Brown v. Board of Education 50 years later: Segregation, desegregation, resegregation
By Linda Jenkins
May 2004

Fifty years ago the U.S. Supreme Court made a historic ruling that changed public education. On May 17, 1954, the Court ruled in Brown v. Board of Education that the "separate but equal" doctrine of racial segregation in public schools was unconstitutional and deprived black students of equal educational opportunities. This was a landmark decision that paved the way for other civil rights gains. However, the half-century since the Brown decision has seen many changes from segregation to integration to a resegregation of public schools. Today, our public education system needs seroius improvements in order to provide all children with an an equal opportunity to receive a quality education.

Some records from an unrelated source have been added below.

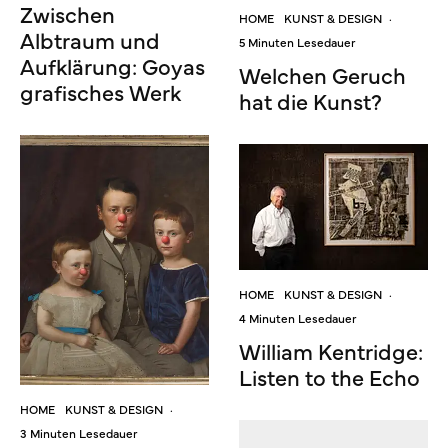
Zwischen
HOME
KUNST & DESIGN
·
Albtraum und
5 Minuten Lesedauer
Aufklärung: Goyas
Welchen Geruch
grafisches Werk
hat die Kunst?
HOME
KUNST & DESIGN
·
4 Minuten Lesedauer
William Kentridge:
Listen to the Echo
HOME
KUNST & DESIGN
·
3 Minuten Lesedauer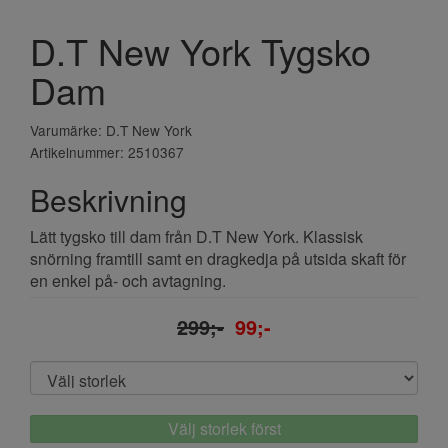
D.T New York Tygsko
Dam
Varumärke: D.T New York
Artikelnummer: 2510367
Beskrivning
Lätt tygsko till dam från D.T New York. Klassisk
snörning framtill samt en dragkedja på utsida skaft för
en enkel på- och avtagning.
299;-
99;-
Välj storlek först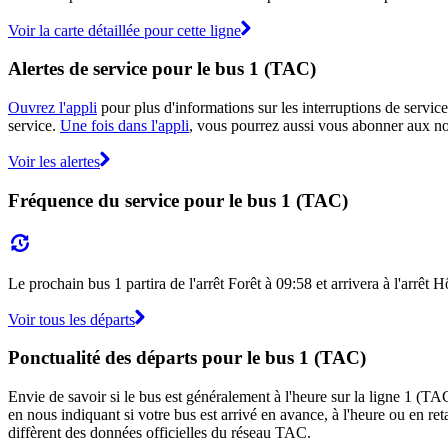
Voir la carte détaillée pour cette ligne
Alertes de service pour le bus 1 (TAC)
Ouvrez l'appli
pour plus d'informations sur les interruptions de service
service.
Une fois dans l'appli
, vous pourrez aussi vous abonner aux not
Voir les alertes
Fréquence du service pour le bus 1 (TAC)
Le prochain bus 1 partira de l'arrêt Forêt à 09:58 et arrivera à l'arrêt 
Voir tous les départs
Ponctualité des départs pour le bus 1 (TAC)
Envie de savoir si le bus est généralement à l'heure sur la ligne 1 (
en nous indiquant si votre bus est arrivé en avance, à l'heure ou en ret
diffèrent des données officielles du réseau TAC.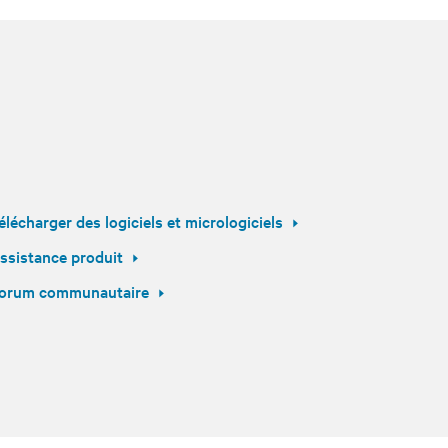
élécharger des logiciels et micrologiciels
ssistance produit
orum communautaire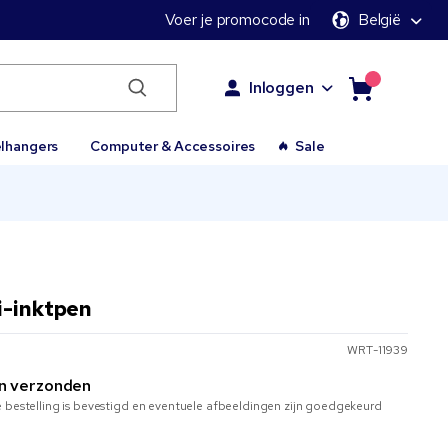
Voer je promocode in
België
Inloggen
elhangers
Computer & Accessoires
Sale
i-inktpen
WRT-11939
n verzonden
 bestelling is bevestigd en eventuele afbeeldingen zijn goedgekeurd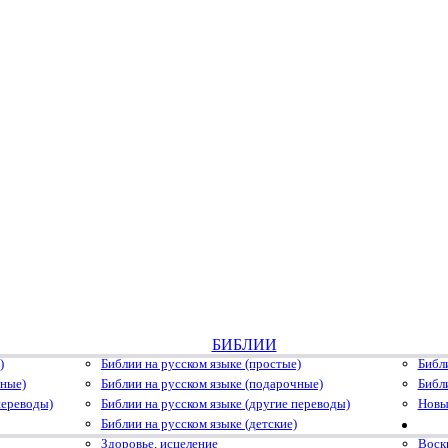
БИБЛИИ
)
Библии на русском языке (простые)
Библ
чные)
Библии на русском языке (подарочные)
Библ
переводы)
Библии на русском языке (другие переводы)
Новы
Библии на русском языке (детские)
Здоровье, исцеление
Воскр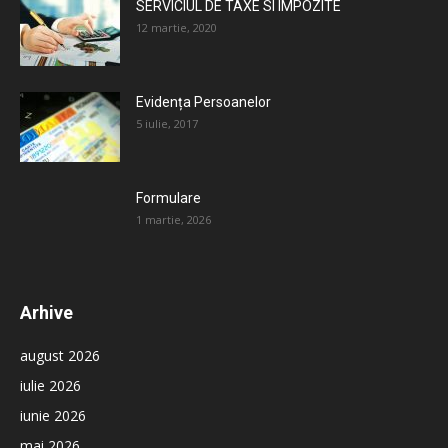
SERVICIUL DE TAXE SI IMPOZITE
12 martie, 2020
Evidența Persoanelor
5 iulie, 2017
Formulare
1 martie, 2026
Arhive
august 2026
iulie 2026
iunie 2026
mai 2026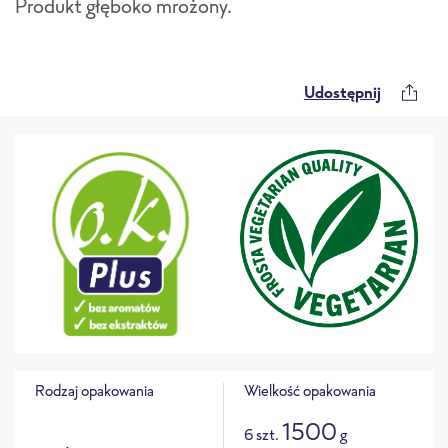
Produkt głęboko mrożony.
Udostępnij
Rodzaj opakowania
Wielkość opakowania
1500
6 szt.
g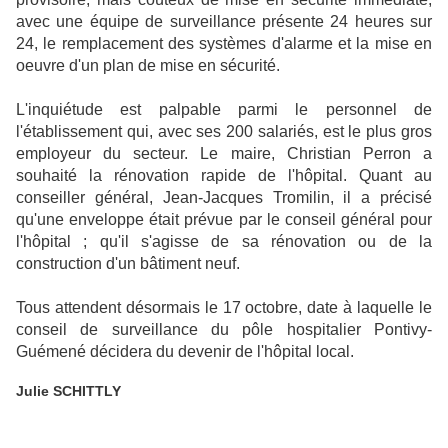
avec une équipe de surveillance présente 24 heures sur
24, le remplacement des systèmes d'alarme et la mise en
oeuvre d'un plan de mise en sécurité.
L'inquiétude est palpable parmi le personnel de
l'établissement qui, avec ses 200 salariés, est le plus gros
employeur du secteur. Le maire, Christian Perron a
souhaité la rénovation rapide de l'hôpital. Quant au
conseiller général, Jean-Jacques Tromilin, il a précisé
qu'une enveloppe était prévue par le conseil général pour
l'hôpital ; qu'il s'agisse de sa rénovation ou de la
construction d'un bâtiment neuf.
Tous attendent désormais le 17 octobre, date à laquelle le
conseil de surveillance du pôle hospitalier Pontivy-
Guémené décidera du devenir de l'hôpital local.
Julie SCHITTLY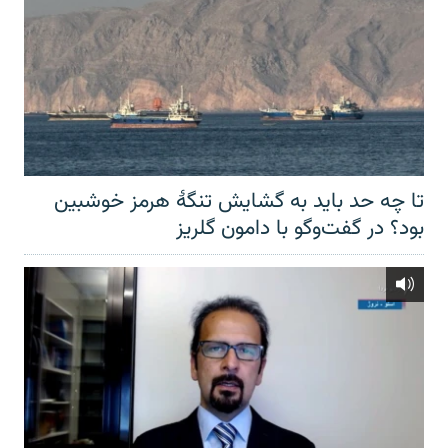
تا چه حد باید به گشایش تنگهٔ هرمز خوشبین
بود؟ در گفت‌وگو با دامون گلریز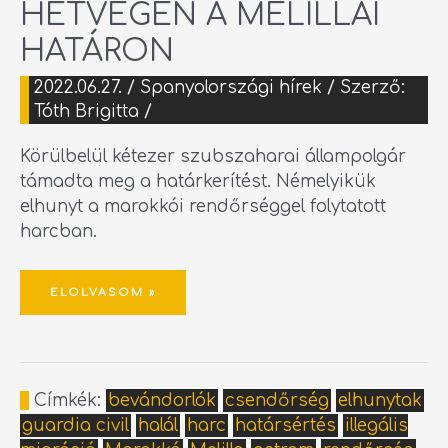
HÉTVÉGÉN A MELILLAI
HATÁRON
2022.06.27.
/
Spanyolországi hírek
/ Szerző:
Tóth Brigitta
/
Körülbelül kétezer szubszaharai állampolgár
támadta meg a határkerítést. Némelyikük
elhunyt a marokkói rendőrséggel folytatott
harcban.
ELOLVASOM »
Címkék:
bevándorlók
csendőrség
elhunytak
guardia civil
halál
harc
határsértés
illegális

In the early 1950s racial segregation in public schools was the norm across America. Most black schools were far inferior to their white counterparts, with a shorter school calendar, lower teacher salaries, and inadequate buildings and materials. Even with the1954 Supreme Court ruling, desegregation was not immediate or easy or complete. Throughout the South whites reacted violently to school integration and states spent millions to resist integration. A separate decision by the Supreme Court in 1955 set guidelines for dismantling segregation, but without deadlines, asking only that the states move "with all deliberate speed." The passage of the Civil Rights Act of 1964 gave the federal government power to cut funding to schools that continued to segregate their students and gave the U.S. Department of Justice authority to file lawsuits seeking desegregation of schools. Still schools in some parts of the South did not desegregate until 1970. In1971 another court decision allowed school systems to bus students as a way of integrating schools in segregated neighborhoods, and this decision prompted the highest levels of integration.

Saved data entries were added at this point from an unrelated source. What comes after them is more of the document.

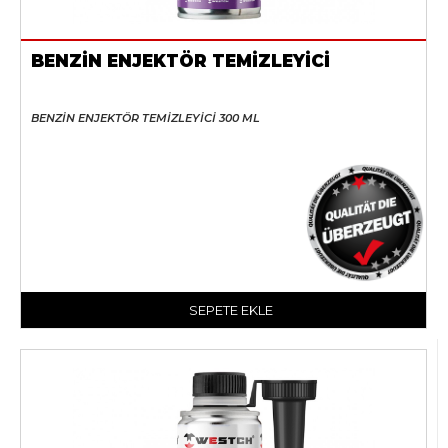
BENZİN ENJEKTÖR TEMİZLEYİCİ
BENZİN ENJEKTÖR TEMİZLEYİCİ 300 ML
SEPETE EKLE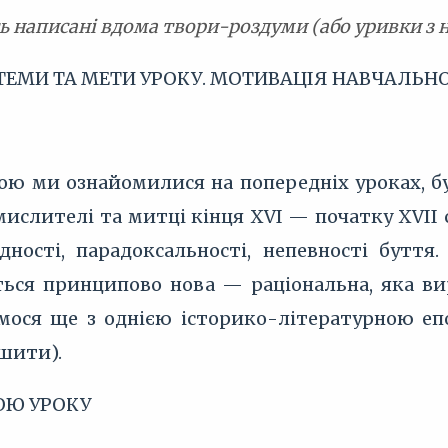
ь написані вдома твори-роздуми (або уривки з н
 ТЕМИ ТА МЕТИ УРОКУ. МОТИВАЦІЯ НАВЧАЛЬНО
кою ми ознайомилися на попередніх уроках, б
сі мислителі та митці кінця XVI — початку XVI
дності, парадоксальності, непевності буття
ься принципово нова — раціональна, яка ви
ося ще з однією історико-літературною епо
шити).
МОЮ УРОКУ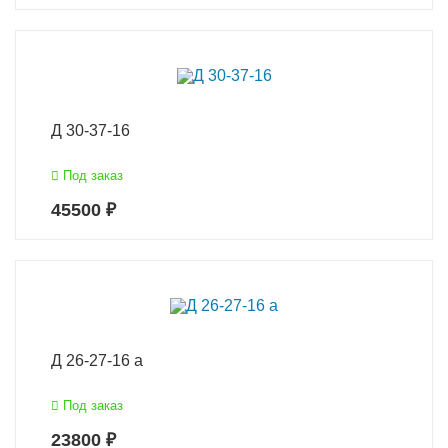
Д 30-37-16
Под заказ
45500 ₽
Д 26-27-16 а
Под заказ
23800 ₽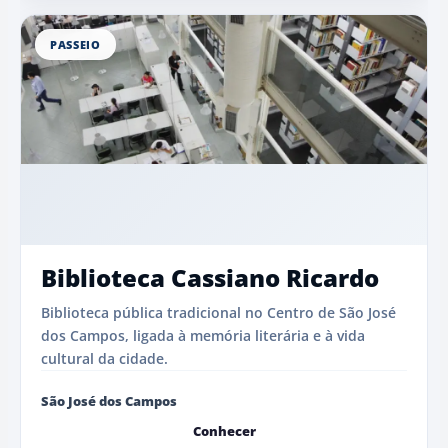
PASSEIO
Biblioteca Cassiano Ricardo
Biblioteca pública tradicional no Centro de São José
dos Campos, ligada à memória literária e à vida
cultural da cidade.
São José dos Campos
Conhecer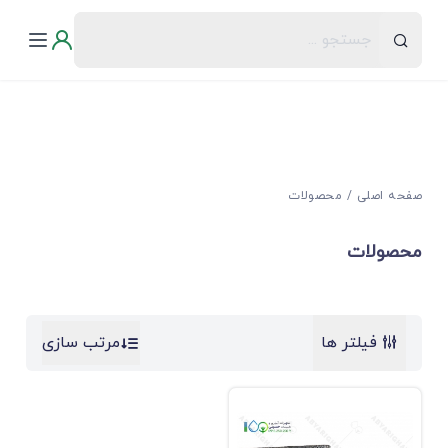
صفحه اصلی
محصولات
محصولات
فیلتر ها
مرتب سازی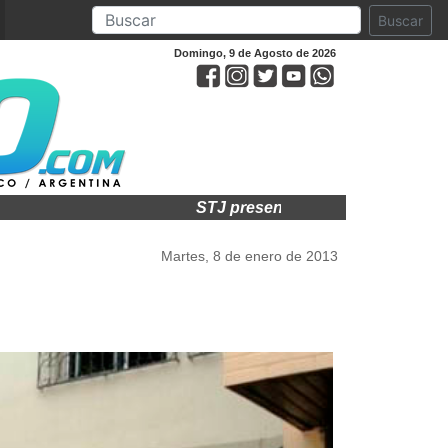
Buscar
Domingo, 9 de Agosto de 2026
STJ presente en acto por el 75° aniv
Martes, 8 de enero de 2013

Since the 1970s, however, there has been a resurgence of school segregation, fueled by so-called "white flight" from cities to suburbs. Today the majority of black students attend urban public schools with predominantly minority populations while most of their white counterparts attend affluent, nearly all-white schools in suburban America. The urban schools are often in poor, troubled neighborhoods, are overcrowded, have few resources and are staffed by teachers with the least experience. Rather than address these problems, officials are promoting increased standardized testing.

The New York City school system is a prime example. The emphasis seems to be more on testing and test preparation for targeted grades than on giving quality instruction throughout all grades. Recently Mayor Bloomberg ordered that third graders who do poorly on an upcoming city test have to repeat that grade. So those students will not go into the fourth grade and will not be in the pool of students taking next year's fourth grade state test. The result, the mayor hopes, will be improved scores for the city. So at election time Bloomberg can claim that he has improved the schools-without actually having improved anything. To really improve the quality of education in our schools requires more: a concentrated effort to provide more resources, smaller class size, and improved curriculum for all grades. Unless we do that here in New York and in all of urban America black and minority students will continue, 50 years after "separate but equal" was rule unconstitutional, to receive inferior education.